- EXERCISE -
Each record below has to be printed verbatim.

- SUPPLIED MATERIAL -
+++++
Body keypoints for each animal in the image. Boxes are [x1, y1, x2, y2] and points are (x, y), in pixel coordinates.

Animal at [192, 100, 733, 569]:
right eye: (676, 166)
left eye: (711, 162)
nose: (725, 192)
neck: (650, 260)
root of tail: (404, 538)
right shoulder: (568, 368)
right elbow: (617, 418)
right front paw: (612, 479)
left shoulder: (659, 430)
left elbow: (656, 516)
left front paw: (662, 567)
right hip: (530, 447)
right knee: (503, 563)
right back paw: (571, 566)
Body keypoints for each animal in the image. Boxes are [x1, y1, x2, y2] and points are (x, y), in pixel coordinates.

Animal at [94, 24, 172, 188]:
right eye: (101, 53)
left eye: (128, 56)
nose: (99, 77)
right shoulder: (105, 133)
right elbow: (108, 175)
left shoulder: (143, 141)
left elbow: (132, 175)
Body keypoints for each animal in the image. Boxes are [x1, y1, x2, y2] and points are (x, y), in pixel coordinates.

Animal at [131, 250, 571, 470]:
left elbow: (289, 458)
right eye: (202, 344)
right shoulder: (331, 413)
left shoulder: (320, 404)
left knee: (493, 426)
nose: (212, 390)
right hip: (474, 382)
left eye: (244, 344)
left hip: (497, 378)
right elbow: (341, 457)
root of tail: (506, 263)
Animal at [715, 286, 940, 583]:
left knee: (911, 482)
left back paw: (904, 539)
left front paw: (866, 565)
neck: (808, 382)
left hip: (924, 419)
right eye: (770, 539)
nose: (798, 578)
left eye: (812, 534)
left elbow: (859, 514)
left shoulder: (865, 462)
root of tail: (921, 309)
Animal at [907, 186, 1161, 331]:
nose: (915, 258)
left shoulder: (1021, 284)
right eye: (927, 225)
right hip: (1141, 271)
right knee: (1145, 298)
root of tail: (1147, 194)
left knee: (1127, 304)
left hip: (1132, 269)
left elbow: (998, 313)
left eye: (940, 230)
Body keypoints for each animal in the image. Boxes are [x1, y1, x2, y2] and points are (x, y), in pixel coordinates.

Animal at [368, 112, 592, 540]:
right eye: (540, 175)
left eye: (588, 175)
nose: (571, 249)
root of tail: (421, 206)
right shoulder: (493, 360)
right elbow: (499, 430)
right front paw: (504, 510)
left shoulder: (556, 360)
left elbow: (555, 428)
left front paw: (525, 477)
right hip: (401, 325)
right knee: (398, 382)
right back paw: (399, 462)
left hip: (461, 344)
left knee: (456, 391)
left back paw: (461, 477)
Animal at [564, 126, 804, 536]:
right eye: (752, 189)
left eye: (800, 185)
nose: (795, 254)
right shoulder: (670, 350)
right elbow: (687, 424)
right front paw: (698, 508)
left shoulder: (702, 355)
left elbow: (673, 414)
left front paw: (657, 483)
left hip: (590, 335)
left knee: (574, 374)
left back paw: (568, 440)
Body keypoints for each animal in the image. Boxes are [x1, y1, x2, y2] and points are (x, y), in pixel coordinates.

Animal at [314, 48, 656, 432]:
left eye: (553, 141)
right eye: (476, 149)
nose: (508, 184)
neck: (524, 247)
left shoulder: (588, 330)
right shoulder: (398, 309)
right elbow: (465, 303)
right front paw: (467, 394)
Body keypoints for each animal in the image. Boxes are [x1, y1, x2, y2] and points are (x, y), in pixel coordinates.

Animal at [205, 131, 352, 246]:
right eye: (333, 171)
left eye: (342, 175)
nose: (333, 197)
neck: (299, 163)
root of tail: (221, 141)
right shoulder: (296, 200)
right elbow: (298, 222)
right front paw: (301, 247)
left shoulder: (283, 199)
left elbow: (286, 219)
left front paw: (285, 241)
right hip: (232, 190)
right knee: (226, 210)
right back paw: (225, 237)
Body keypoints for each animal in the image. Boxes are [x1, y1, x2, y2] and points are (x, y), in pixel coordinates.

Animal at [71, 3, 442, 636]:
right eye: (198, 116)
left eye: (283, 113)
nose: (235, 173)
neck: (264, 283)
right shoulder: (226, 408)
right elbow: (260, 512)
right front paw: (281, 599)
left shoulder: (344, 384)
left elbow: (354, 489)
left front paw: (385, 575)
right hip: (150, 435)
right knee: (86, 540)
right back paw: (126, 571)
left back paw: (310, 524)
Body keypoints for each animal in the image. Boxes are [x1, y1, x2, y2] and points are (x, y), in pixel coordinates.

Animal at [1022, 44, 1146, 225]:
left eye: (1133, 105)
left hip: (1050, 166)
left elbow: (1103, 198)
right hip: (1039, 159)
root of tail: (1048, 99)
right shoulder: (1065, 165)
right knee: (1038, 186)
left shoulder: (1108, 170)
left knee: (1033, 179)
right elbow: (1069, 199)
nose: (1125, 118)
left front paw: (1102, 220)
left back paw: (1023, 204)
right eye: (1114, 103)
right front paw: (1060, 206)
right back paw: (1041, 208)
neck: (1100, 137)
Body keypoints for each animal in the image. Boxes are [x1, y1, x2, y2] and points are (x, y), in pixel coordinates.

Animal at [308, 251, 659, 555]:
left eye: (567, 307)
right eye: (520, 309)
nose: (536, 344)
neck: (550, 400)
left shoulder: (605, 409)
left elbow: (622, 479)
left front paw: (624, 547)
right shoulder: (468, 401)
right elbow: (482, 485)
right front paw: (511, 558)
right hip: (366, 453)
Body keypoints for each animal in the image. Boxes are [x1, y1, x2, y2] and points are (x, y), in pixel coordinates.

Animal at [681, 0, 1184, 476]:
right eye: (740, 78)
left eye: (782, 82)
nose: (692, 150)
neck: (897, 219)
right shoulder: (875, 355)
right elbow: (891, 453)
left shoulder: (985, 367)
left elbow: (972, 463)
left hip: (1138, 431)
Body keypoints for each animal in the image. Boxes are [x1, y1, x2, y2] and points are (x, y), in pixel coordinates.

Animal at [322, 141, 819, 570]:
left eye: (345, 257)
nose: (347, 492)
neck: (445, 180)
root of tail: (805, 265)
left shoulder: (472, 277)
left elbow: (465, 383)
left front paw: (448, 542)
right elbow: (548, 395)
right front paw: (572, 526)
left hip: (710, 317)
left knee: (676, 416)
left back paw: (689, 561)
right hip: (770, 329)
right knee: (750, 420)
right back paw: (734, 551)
+++++
- ANSWER FOR THIS EXERCISE -
Body keypoints for each animal in the image. Boxes are [x1, y1, x2, y2] and points are (x, y), in pixel coordinates.

Animal at [192, 100, 733, 569]:
right eye: (676, 166)
left eye: (711, 162)
nose: (725, 192)
neck: (650, 260)
root of tail: (404, 538)
right shoulder: (568, 368)
right elbow: (617, 418)
right front paw: (612, 479)
left shoulder: (659, 430)
left elbow: (656, 516)
left front paw: (662, 567)
right hip: (530, 447)
right knee: (503, 563)
right back paw: (571, 566)
Body keypoints for each animal in the image. Boxes are [x1, y1, x2, y2] and points are (x, y), in pixel coordinates.

Animal at [94, 24, 172, 188]:
right eye: (101, 53)
left eye: (128, 56)
nose: (99, 77)
right shoulder: (105, 133)
right elbow: (108, 175)
left shoulder: (143, 141)
left elbow: (132, 175)
Body keypoints for each animal in the image. Boxes are [x1, y1, x2, y2] and points are (x, y), in pixel coordinates.

Animal at [131, 250, 571, 470]:
left elbow: (289, 458)
right eye: (202, 344)
right shoulder: (331, 413)
left shoulder: (320, 404)
left knee: (493, 426)
nose: (212, 390)
right hip: (474, 382)
left eye: (244, 344)
left hip: (497, 378)
right elbow: (341, 457)
root of tail: (506, 263)
Animal at [715, 286, 940, 583]:
left knee: (911, 482)
left back paw: (904, 539)
left front paw: (866, 565)
neck: (808, 382)
left hip: (924, 419)
right eye: (770, 539)
nose: (798, 578)
left eye: (812, 534)
left elbow: (859, 514)
left shoulder: (865, 462)
root of tail: (921, 309)
Animal at [907, 186, 1161, 331]:
nose: (915, 258)
left shoulder: (1021, 284)
right eye: (927, 225)
right hip: (1141, 271)
right knee: (1145, 298)
root of tail: (1147, 194)
left knee: (1127, 304)
left hip: (1132, 269)
left elbow: (998, 313)
left eye: (940, 230)
Body keypoints for each animal in the image. Boxes are [x1, y1, x2, y2] and points are (x, y), in pixel coordinates.

Animal at [368, 112, 592, 540]:
right eye: (540, 175)
left eye: (588, 175)
nose: (571, 249)
root of tail: (421, 206)
right shoulder: (493, 360)
right elbow: (499, 430)
right front paw: (504, 510)
left shoulder: (556, 360)
left elbow: (555, 428)
left front paw: (525, 477)
right hip: (401, 325)
right knee: (398, 382)
right back paw: (399, 462)
left hip: (461, 344)
left knee: (456, 391)
left back paw: (461, 477)
Animal at [564, 126, 804, 536]:
right eye: (752, 189)
left eye: (800, 185)
nose: (795, 254)
right shoulder: (670, 350)
right elbow: (687, 424)
right front paw: (698, 508)
left shoulder: (702, 355)
left elbow: (673, 414)
left front paw: (657, 483)
left hip: (590, 335)
left knee: (574, 374)
left back paw: (568, 440)
Body keypoints for each animal in the image. Boxes are [x1, y1, x2, y2] and points are (x, y), in pixel coordinates.

Animal at [314, 48, 656, 432]:
left eye: (553, 141)
right eye: (476, 149)
nose: (508, 184)
neck: (524, 247)
left shoulder: (588, 330)
right shoulder: (398, 309)
right elbow: (465, 303)
right front paw: (467, 394)
Body keypoints for each animal in the image. Boxes are [x1, y1, x2, y2] and points are (x, y), in pixel coordinates.

Animal at [205, 131, 352, 246]:
right eye: (333, 171)
left eye: (342, 175)
nose: (333, 197)
neck: (299, 163)
root of tail: (221, 141)
right shoulder: (296, 200)
right elbow: (298, 222)
right front paw: (301, 247)
left shoulder: (283, 199)
left elbow: (286, 219)
left front paw: (285, 241)
right hip: (232, 190)
right knee: (226, 210)
right back paw: (225, 237)
Body keypoints for each animal in the image. Boxes are [x1, y1, x2, y2] and points are (x, y), in pixel coordinates.

Animal at [71, 3, 442, 636]:
right eye: (198, 116)
left eye: (283, 113)
nose: (235, 173)
neck: (264, 283)
right shoulder: (226, 408)
right elbow: (260, 512)
right front paw: (281, 599)
left shoulder: (344, 384)
left elbow: (354, 489)
left front paw: (385, 575)
right hip: (150, 435)
right knee: (86, 540)
right back paw: (126, 571)
left back paw: (310, 524)
Body keypoints for each animal in the image. Boxes are [x1, y1, x2, y2] and points are (x, y), in pixel coordinates.

Animal at [1022, 44, 1146, 225]:
left eye: (1133, 105)
left hip: (1050, 166)
left elbow: (1103, 198)
right hip: (1039, 159)
root of tail: (1048, 99)
right shoulder: (1065, 165)
right knee: (1038, 186)
left shoulder: (1108, 170)
left knee: (1033, 179)
right elbow: (1069, 199)
nose: (1125, 118)
left front paw: (1102, 220)
left back paw: (1023, 204)
right eye: (1114, 103)
right front paw: (1060, 206)
right back paw: (1041, 208)
neck: (1100, 137)
Body keypoints for each animal in the image. Boxes are [x1, y1, x2, y2] and points are (x, y), in pixel coordinates.

Animal at [308, 251, 659, 555]:
left eye: (567, 307)
right eye: (520, 309)
nose: (536, 344)
neck: (550, 400)
left shoulder: (605, 409)
left elbow: (622, 479)
left front paw: (624, 547)
right shoulder: (468, 401)
right elbow: (482, 485)
right front paw: (511, 558)
right hip: (366, 453)
Body keypoints for each animal in the image. Boxes are [x1, y1, x2, y2] and points are (x, y), in pixel coordinates.

Animal at [681, 0, 1184, 476]:
right eye: (740, 78)
left eye: (782, 82)
nose: (692, 150)
neck: (897, 219)
right shoulder: (875, 355)
right elbow: (891, 453)
left shoulder: (985, 367)
left elbow: (972, 463)
left hip: (1138, 431)
Body keypoints for each animal in the image. Boxes are [x1, y1, x2, y2] and points are (x, y), in pixel coordinates.

Animal at [322, 141, 819, 570]:
left eye: (345, 257)
nose: (347, 492)
neck: (445, 180)
root of tail: (805, 265)
left shoulder: (472, 277)
left elbow: (465, 383)
left front paw: (448, 542)
right elbow: (548, 395)
right front paw: (572, 526)
left hip: (710, 317)
left knee: (676, 416)
left back paw: (689, 561)
right hip: (770, 329)
right knee: (750, 420)
right back paw: (734, 551)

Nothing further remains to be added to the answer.